Die biologischen Erkenntnisse und ethischen Diskurse der letzten Jahrhunderte haben im Zusammenspiel mit der besseren Versorgungssicherheit sowie der wachsenden Verbreitung der Haustierhaltung offenkundig zu einer tiefgreifenden Veränderung des Mensch-Tier-Verhältnisses geführt. Nicht zu übersehen ist indes, dass diese Veränderung keineswegs abgeschlossen ist, sondern derzeit mit steigender Geschwindigkeit von Jahrzehnt zu Jahrzehnt voranschreitet, sodass unser gegenwärtiger Umgang mit Tieren noch von derartig vielen Widersprüchen geprägt ist, dass sich damit ein ganzes Buch füllen lässt.

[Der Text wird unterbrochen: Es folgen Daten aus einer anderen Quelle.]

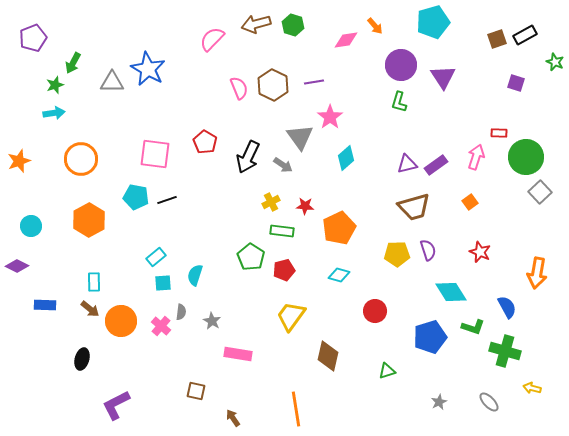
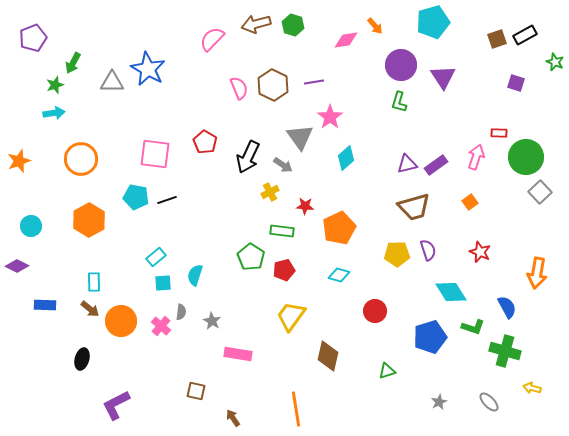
yellow cross at (271, 202): moved 1 px left, 10 px up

Zahlreiche Menschen kritisieren, dass männliche Küken in der Eierproduktion direkt nach dem Schlupf vergast oder geschreddert werden, aber es gilt als »wichtiger Schritt in Richtung Tierwohl«,5 wenn in der sogenannten Bruderhahn-Aufzucht die männlichen Küken nicht direkt nach dem Schlüpfen getötet werden, sondern stattdessen einige Wochen später als junge Hähne getötet und zu Fleisch verarbeitet werden. Was ändert sich am Akt des Tötens und wie kann es ein wichtiger Schritt in Richtung Tierwohl sein, wenn die Tötung einfach nur zeitlich um einige Wochen verschoben wird? Wir lieben unsere Haustiere und bezahlen bereitwillig hohe Tierarztkosten, damit es unseren Schützlingen gut geht, während wir parallel dafür zahlen, dass andere Tiere, die in keiner ethisch ausreichend relevanten Hinsicht von Hunden, Katzen oder Wellensittichen unterschieden werden können, unter scheußlichen Bedingungen aufgezogen, aus wirtschaftlichen Gründen oft nicht ausreichend medizinisch behandelt und letztlich gewaltsam aus dem Leben gerissen werden. Wir können uns auch nicht damit herausreden, dass wir nicht wüssten, wie die Tiere, die uns Eier, Milch und Fleisch liefern, in der Regel behandelt werden. Es gibt kaum einen Monat, in dem nicht neue Horroraufnahmen aus genau den Anlagen auftauchen, über die fast die gesamte Nachfrage nach diesen Produkten gedeckt wird. Die Bevölkerung weiß dank der Medien genau, dass sich etwas ändern müsste: »Mehr als vier von fünf Befragten (82 %) sind der Meinung, dass der Tierschutz von Nutztieren im Allgemeinen besser sein sollte, als das derzeit der Fall ist.«6 Und obwohl 85 % der Deutschen der Aussage zustimmen, dass Tiere wenigstens ein gutes Leben gehabt haben sollten, wenn sie für unsere Ernährung geschlachtet werden,7 meldete Der Spiegel 2020: »In den Regalen deutscher Supermärkte und Discounter dominiert Billigfleisch das Angebot. Zu diesem Ergebnis kommt eine Untersuchung der Umweltschutzorganisation Greenpeace bei neun Ketten, darunter Aldi, Lidl, Rewe und Edeka. 88 Prozent des Frischfleisches der großen Lebensmittelhändler stammt demnach aus prekären Haltungsbedingungen.«8
Wer mit offenen Augen durch den Alltag geht oder in den Medien gezielt darauf achtet, wird beinahe täglich Beispiele für das finden, was der amerikanische Rechtsprofessor und Tierethiker Gary Francione als unsere »moralische Schizophrenie« im Umgang mit Tieren bezeichnet.9 Der Veganismus stellt den gegenwärtig erfolgreichsten Ansatz dar, dieses Durcheinander durch ein neues, konsequentes Mensch-Tier-Verhältnis zu ersetzen.